ÖYKÜ
Giriş Tarihi : 21-10-2022 21:54   Güncelleme : 24-10-2022 18:20

Yağmur Çisesi Gibi

Yazan: Nevin Bahtışen - YAĞMUR ÇİSESİ GİBİ

Yağmur Çisesi Gibi

YAĞMUR ÇİSESİ GİBİ

Leyla, pencerenin önünde oturmuş kahvesini yudumluyordu.

Gelene geçene bakmaktan pek bi keyif alırdı, gözleri dürbünlü gibi bakıyor, gördüğü kişiyi sözleriyle yaylım ateşine tutuyordu. Yaşadığı mutsuzluklar diline vurmuş gibi yaşlandıkça geveze olmuştu. Hazır cevap biri olarak mahallede ün yapmıştı.

Eşinden sevgi gördü de çiçek gibi mi açmamıştı, eşi kıt kanaat imkan sunmuştu; kendisi beş çocukla baş etmeye çalışıyordu, buz gibi duvar gibi eşinin suratıyla yaşamak kolay mıydı? Şimdi sarkmış gıdı, sarkmış kollar ve bir davulu andıran göbeğiyle pencere kenarında oturmuş herkese laf yetiştiriyordu. Esprilerine önce kendi katıla katıla gülerdi, göbeği hop hop ederdi, bütün mutsuzluklarını söküp atıyordu.

Elinde mendili her an yüzünden akan teri silmeye yetişemezdi. Sanırsınız Leyla hanımı ıslatan her daim yağmur çiseliyordu. 

Bir elinde baston bir elinde poşetle giden Ramiz beyi gördü. “Dizim ağrıyor, artık beni taşımıyor bu bacaklar” diyordu. Film çektirdi zaar. Eşi Gülden, rahmetli olalı yıllar oldu. Gençken gel evlenelim demiştim.

Sanmayın kolay olduğunu, o zamanlarda bir kadının bir erkeğe evlenme teklifi yapıldığı görülmüş şey değildi. Benim rahat hallerim, Ramiz de yakışıklıydı, şimdi benim gibi yürüyemediğine bakmayın.

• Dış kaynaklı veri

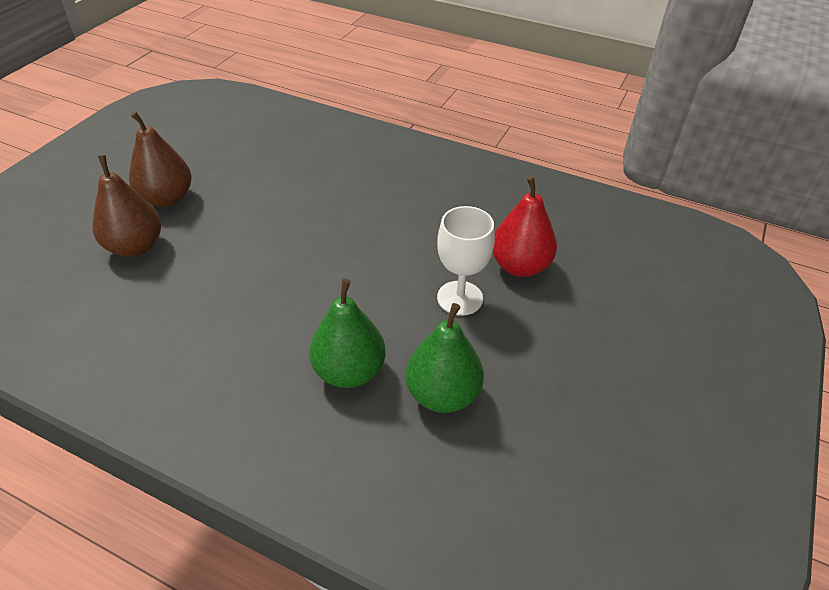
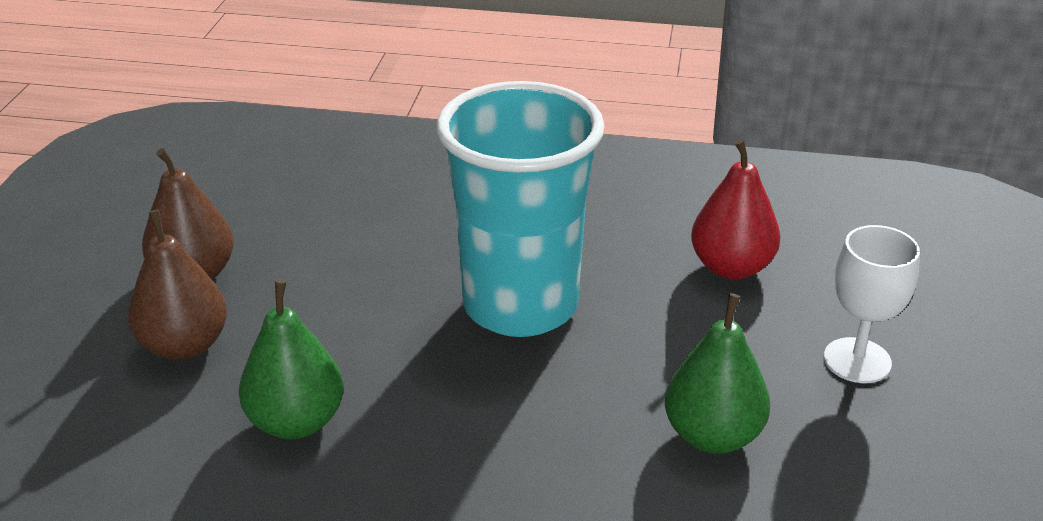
camera: 15 degrees left, 10 degrees down
(349, 371) = (578, 436): green pear -> green pear (296, 422)
(359, 264) = (520, 305): none -> turquoise cup
(460, 298) = (675, 320): white goblet -> white goblet (857, 360)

Aslında bütün mahallenin kızlarının gözü vardı ama neymiş eşi.. Gülden; kibar, terbiyeli ve ceylan gibi seken fiziğe sahipmiş. Ne var? ben biraz etine dolgun olmuşumda, bak hala sağlıklıyım. Gülden, yaprak kımıldasa; "Üşüyorum" derdi, tıpkı Ramiz bey gibi. Parka gidip oturacak sanırım, montu sırtına geçirmiş havadan nem kapıyor, iyi ki evlenmemişim bu mız mız herifle. Yok yok yapamazdım bu sünepeyle, bak rahmetli eşim bile çoktan öte dünyayı boyladı.